42 De helft, die voor de Israëlieten was bestemd, en die Moses van het krijgsvolk, dat was uitgetrokken, had geheven,
以色列人所得的那一半,就是摩西从打仗的人取来分给他们的。(
43 deze helft voor de gemeenschap bedroeg: aan schapen, drie honderd zeven en dertig duizend vijfhonderd,
会众的那一半有:羊三十三万七千五百只;
44 aan runderen, zes en dertig duizend;
牛三万六千只;
45 aan ezels dertig duizend vijfhonderd;
驴三万零五百匹;
46 en aan mensen, zestien duizend.
人一万六千口。)
47 Van deze helft, voor de Israëlieten bestemd, nam Moses één op de vijftig van mensen en vee, zoals het voor de hand kwam, en gaf het aan de levieten, die dienst deden bij de tabernakel, zoals Jahweh het Moses bevolen had.
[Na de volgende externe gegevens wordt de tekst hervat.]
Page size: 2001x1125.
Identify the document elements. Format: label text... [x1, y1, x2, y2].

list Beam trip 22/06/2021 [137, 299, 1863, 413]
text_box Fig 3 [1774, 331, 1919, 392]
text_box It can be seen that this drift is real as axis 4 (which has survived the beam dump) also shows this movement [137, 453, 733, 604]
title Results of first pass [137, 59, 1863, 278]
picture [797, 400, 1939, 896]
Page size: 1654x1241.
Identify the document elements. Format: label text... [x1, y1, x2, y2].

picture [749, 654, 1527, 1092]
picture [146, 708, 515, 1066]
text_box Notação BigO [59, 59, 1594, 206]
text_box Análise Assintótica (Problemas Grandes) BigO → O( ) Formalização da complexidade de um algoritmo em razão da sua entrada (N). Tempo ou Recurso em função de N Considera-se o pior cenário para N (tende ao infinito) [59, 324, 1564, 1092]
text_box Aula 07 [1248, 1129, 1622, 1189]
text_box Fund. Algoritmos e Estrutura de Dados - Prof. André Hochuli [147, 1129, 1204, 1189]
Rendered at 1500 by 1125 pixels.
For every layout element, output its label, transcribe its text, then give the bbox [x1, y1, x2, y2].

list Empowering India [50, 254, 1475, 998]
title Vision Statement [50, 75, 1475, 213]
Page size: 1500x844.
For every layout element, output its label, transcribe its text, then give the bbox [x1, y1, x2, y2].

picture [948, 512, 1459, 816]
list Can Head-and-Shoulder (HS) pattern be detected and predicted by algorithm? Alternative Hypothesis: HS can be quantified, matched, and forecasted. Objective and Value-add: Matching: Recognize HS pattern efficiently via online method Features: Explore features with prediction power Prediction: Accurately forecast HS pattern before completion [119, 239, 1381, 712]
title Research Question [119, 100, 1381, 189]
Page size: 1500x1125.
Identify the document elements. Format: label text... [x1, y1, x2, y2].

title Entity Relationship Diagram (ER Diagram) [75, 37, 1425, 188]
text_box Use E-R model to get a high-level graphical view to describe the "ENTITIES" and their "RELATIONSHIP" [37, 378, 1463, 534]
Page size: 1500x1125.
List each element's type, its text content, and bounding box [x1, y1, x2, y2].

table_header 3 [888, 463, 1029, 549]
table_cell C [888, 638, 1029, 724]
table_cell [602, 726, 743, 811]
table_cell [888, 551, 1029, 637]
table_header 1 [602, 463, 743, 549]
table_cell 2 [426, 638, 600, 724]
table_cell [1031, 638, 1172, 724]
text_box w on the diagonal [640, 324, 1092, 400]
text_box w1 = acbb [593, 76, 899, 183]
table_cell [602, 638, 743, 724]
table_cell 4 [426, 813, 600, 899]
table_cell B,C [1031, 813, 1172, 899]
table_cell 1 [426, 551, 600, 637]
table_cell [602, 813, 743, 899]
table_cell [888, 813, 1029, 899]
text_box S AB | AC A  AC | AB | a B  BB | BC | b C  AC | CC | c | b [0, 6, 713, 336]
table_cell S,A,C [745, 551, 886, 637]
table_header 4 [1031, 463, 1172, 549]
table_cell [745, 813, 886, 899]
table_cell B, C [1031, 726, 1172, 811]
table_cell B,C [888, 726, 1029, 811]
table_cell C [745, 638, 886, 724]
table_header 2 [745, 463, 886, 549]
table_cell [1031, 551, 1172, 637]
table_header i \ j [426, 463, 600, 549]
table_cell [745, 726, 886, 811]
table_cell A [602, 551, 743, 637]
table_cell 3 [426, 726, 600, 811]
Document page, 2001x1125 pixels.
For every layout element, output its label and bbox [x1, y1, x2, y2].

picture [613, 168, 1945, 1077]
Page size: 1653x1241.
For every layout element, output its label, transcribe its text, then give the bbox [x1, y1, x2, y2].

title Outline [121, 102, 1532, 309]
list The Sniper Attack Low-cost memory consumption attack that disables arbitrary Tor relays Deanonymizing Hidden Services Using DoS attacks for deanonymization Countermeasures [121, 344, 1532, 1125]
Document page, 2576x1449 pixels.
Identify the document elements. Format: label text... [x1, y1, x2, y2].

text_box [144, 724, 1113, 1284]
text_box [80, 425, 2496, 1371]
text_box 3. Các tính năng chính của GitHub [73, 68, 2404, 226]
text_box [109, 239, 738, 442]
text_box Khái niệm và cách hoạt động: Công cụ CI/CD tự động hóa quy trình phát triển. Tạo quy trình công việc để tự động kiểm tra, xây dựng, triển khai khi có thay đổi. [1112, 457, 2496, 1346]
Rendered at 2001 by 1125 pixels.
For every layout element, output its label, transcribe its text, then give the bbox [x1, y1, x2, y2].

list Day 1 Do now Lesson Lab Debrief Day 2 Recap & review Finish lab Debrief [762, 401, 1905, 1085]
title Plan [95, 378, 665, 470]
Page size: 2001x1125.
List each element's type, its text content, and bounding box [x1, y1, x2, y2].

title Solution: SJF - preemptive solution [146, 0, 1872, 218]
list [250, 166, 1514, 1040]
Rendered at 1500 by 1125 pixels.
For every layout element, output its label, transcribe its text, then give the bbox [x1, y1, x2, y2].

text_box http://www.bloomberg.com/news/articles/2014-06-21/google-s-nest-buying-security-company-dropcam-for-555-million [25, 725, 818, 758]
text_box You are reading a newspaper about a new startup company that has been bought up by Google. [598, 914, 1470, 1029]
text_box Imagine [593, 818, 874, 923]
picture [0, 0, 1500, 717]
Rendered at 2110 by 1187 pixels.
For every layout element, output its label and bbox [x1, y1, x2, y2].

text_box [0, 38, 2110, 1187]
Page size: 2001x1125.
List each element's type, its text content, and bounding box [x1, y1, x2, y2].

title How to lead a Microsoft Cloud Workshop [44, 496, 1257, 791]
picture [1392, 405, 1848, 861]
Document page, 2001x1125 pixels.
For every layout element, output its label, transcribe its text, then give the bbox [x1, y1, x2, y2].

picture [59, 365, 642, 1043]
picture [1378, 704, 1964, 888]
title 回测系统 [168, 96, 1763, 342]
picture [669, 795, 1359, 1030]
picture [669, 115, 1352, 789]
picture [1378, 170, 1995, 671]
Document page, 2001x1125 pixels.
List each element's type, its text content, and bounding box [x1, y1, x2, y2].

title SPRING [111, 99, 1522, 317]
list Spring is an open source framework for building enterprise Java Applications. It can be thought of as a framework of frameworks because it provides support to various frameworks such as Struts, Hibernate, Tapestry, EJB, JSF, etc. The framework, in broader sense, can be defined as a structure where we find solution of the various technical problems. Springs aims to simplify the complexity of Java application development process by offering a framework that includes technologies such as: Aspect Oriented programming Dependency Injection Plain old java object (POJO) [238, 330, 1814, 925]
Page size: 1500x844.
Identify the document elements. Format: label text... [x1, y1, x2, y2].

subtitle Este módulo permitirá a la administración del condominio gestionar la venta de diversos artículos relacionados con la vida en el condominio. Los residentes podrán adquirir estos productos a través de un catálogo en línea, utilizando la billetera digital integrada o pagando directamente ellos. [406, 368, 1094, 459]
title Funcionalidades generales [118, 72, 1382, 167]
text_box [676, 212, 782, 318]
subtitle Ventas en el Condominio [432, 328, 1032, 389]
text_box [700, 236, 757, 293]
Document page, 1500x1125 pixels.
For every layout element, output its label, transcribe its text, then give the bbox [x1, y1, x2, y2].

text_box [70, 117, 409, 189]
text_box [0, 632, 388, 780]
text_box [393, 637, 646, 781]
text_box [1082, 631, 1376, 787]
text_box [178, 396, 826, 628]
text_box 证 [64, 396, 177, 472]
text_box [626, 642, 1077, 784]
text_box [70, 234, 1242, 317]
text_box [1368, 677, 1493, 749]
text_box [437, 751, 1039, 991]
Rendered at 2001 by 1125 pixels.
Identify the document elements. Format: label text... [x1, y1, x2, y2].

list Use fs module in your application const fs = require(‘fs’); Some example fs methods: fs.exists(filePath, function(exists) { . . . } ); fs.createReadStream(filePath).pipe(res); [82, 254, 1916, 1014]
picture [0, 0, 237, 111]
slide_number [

无论是人口是牲畜,摩西每五十取一,交给看守耶和华帐幕的利未人,是照耶和华所吩咐摩西的。
48 Toen traden de aanvoerders van de troepen, de hoofdmannen over duizend en honderd, op Moses toe,
带领千军的各军长,就是千夫长、百夫长,都近前来见摩西,
49 en zeiden tot hem: Uw dienaren hebben de strijders, die onder ons stonden, geteld en er ontbreekt er niet één.
对他说:“仆人权下的兵已经计算总数,并不短少一人。
50 Daarom brengt ieder van ons de gouden sieraden, die hij heeft buitgemaakt, gespen, armbanden, zegelringen, oorringen en kralen, als gave aan Jahweh, om voor ons verzoening te verkrijgen voor het aanschijn van Jahweh.
如今我们将各人所得的金器,就是脚链子、镯子、打印的戒指、耳环、手钏,都送来为耶和华的供物,好在耶和华面前为我们的生命赎罪。”
51 Moses en de priester Elazar namen al die gouden sieraden van hen aan.
摩西和祭司以利亚撒就收了他们的金子,都是打成的器皿。
52 Al het goud, dat zij als cijns aan Jahweh brachten, bedroeg zestien duizend zeven honderd vijftig sikkels. Dit was van de hoofdmannen over duizend en honderd;
千夫长、百夫长所献给耶和华为举祭的金子共有一万六千七百五十舍客勒。
53 ook de krijgslieden hadden ieder voor zich nog buit behaald.
各兵丁都为自己夺了财物。
54 Moses en de priester Elazar namen het goud van de hoofdmannen over duizend en honderd in ontvangst en brachten het naar de openbaringstent, om de Israëlieten bij Jahweh in gedachtenis te houden.
摩西和祭司以利亚撒收了千夫长、百夫长的金子,就带进会幕,在耶和华面前作为以色列人的纪念。